TracE2E: Easily Deployable Middleware for Decentralized Data Traceability
Daniel Pressensé, Elisavet Kozyri
TL;DR
The paper addresses the need for explainability and regulatory compliance in distributed data processing by proposing TracE2E, a Rust-based middleware that records provenance and enforces data-protection policies. It achieves end-to-end traceability across multiple nodes by wrapping the Rust IO library to mediate inputs and outputs, while supporting a modular compliance layer built on top of provenance. Key contributions include a decentralized provenance layer with a synchronous, atomically recorded data-flow protocol (P2M and M2M), a global resource identification system, a labeled provenance/compliance structure, and a gRPC-based interface for coordination. The evaluation demonstrates that the framework enforces local confidentiality and integrity policies, albeit with measurable I/O overhead that scales with small I/O operations, illustrating the practical viability and trade-offs of decentralized traceability in real-world systems.
Abstract
This paper presents TracE2E, a middleware written in Rust, that can provide both data explainability and compliance across multiple nodes.

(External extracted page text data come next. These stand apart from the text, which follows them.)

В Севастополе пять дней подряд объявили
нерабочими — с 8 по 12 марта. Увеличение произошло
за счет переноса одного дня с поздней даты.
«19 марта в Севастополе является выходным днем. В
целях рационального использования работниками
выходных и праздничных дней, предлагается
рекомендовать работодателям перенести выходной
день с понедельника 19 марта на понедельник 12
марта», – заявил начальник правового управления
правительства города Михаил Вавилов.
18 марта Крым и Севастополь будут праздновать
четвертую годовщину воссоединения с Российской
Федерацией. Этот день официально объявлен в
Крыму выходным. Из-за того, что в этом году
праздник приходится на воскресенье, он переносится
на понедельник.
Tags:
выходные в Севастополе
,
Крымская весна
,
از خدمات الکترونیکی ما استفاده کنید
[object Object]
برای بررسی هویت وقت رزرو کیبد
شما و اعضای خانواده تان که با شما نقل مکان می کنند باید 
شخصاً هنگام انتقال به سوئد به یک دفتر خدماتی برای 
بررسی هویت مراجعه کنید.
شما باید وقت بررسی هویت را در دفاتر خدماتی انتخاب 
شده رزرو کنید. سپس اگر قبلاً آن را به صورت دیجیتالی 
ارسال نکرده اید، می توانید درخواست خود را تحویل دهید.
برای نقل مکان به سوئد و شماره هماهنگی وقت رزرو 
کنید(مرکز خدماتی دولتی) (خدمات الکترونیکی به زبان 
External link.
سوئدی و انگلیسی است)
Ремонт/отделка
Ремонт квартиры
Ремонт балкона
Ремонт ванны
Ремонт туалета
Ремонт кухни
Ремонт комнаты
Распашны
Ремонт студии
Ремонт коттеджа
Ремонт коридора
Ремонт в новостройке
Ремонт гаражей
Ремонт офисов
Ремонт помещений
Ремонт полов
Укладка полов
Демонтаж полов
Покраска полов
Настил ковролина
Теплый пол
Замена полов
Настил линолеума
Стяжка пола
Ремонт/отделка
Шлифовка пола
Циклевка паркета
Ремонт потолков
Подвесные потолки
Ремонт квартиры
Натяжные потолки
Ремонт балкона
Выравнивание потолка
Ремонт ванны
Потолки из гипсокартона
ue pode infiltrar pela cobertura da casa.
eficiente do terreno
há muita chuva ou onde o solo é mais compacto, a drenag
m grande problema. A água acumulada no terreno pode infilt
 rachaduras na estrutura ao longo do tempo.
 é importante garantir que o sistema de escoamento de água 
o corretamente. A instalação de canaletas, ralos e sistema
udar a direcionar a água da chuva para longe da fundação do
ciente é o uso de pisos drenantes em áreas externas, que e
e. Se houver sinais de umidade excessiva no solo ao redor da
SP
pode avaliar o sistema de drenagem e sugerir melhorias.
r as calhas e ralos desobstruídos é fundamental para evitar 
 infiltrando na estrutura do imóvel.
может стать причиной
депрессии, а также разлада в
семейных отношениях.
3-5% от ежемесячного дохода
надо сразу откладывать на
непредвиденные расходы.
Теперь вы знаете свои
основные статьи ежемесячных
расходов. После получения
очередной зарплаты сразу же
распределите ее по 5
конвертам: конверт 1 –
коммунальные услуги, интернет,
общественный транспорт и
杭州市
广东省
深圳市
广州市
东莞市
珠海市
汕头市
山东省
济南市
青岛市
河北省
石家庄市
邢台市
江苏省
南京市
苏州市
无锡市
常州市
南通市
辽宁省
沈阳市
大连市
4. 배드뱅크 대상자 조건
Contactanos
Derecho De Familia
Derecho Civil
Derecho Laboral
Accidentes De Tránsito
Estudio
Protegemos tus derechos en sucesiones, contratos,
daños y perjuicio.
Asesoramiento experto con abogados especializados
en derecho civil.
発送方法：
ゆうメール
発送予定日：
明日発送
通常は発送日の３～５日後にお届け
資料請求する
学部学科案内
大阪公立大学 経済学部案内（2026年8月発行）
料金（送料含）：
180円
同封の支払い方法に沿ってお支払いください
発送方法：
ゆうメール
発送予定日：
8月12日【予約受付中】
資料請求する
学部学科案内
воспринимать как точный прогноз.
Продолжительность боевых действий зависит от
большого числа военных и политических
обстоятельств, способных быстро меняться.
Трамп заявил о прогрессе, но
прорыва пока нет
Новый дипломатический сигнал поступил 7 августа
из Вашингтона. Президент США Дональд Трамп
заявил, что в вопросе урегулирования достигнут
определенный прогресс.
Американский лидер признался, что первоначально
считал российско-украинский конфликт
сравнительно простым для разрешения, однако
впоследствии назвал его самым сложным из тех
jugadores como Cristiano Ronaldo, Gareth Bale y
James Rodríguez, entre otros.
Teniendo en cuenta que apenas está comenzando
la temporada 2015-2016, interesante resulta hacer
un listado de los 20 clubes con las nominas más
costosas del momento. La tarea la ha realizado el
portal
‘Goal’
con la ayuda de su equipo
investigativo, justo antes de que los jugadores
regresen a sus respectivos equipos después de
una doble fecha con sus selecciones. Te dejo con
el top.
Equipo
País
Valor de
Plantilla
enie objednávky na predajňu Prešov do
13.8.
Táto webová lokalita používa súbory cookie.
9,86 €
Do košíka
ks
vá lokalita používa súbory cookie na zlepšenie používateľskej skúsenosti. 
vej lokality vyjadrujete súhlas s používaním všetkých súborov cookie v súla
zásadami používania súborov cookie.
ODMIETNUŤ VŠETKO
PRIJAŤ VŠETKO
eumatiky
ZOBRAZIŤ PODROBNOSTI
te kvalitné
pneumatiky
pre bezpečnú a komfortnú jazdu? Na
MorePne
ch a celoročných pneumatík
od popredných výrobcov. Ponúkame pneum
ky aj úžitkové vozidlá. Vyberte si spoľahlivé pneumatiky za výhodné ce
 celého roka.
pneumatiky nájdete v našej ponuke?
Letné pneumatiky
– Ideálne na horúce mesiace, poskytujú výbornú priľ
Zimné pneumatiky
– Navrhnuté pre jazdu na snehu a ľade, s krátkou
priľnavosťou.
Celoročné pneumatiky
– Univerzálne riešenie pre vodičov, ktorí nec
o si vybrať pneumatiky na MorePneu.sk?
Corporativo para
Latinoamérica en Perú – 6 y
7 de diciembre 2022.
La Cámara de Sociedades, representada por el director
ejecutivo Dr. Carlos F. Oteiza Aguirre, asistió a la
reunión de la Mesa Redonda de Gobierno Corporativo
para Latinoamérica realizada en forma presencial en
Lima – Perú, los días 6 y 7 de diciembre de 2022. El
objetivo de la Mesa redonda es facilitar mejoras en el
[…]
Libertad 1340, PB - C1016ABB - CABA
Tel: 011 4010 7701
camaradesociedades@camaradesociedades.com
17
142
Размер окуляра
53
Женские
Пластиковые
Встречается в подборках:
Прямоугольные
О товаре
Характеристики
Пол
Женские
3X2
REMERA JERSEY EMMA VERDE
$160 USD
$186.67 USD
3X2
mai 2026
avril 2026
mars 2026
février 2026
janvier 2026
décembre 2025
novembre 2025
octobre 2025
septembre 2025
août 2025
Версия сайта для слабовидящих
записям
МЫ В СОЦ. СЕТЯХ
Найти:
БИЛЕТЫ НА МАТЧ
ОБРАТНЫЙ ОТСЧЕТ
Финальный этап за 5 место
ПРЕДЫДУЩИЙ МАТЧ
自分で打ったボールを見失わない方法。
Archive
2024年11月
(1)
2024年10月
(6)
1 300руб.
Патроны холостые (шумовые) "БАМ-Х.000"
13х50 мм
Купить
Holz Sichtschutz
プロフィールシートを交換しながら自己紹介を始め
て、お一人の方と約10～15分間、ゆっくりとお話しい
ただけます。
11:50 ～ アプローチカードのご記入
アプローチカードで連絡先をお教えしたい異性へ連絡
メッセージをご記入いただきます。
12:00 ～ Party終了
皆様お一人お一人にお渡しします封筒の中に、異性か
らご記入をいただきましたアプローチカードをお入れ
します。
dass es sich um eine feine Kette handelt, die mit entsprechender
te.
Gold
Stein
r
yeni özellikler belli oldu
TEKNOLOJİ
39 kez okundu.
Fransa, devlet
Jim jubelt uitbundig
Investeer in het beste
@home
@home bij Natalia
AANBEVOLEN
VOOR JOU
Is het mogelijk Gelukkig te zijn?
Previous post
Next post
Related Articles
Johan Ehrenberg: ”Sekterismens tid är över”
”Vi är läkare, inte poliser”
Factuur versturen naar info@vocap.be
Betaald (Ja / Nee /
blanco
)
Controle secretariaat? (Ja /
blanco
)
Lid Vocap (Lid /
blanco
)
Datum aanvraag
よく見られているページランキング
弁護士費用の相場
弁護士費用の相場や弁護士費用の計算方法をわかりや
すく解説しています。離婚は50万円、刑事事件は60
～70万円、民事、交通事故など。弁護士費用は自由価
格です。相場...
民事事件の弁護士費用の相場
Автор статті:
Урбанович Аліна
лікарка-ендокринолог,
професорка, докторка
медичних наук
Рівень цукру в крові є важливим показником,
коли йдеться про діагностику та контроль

By mediating inputs and outputs of processes, TracE2E records provenance information and enforces data-protection policies (e.g., confidentiality, integrity) that depend on the recorded provenance. Unlike existing approaches that necessitate substantial application modifications, TracE2E is designed for easy integration into existing and future applications through a wrapper of the Rust standard library's IO module. We describe how TracE2E consistently records provenance information across nodes, and we demonstrate how the compliance layer of TracE2E can accommodate the enforcement of multiple policies.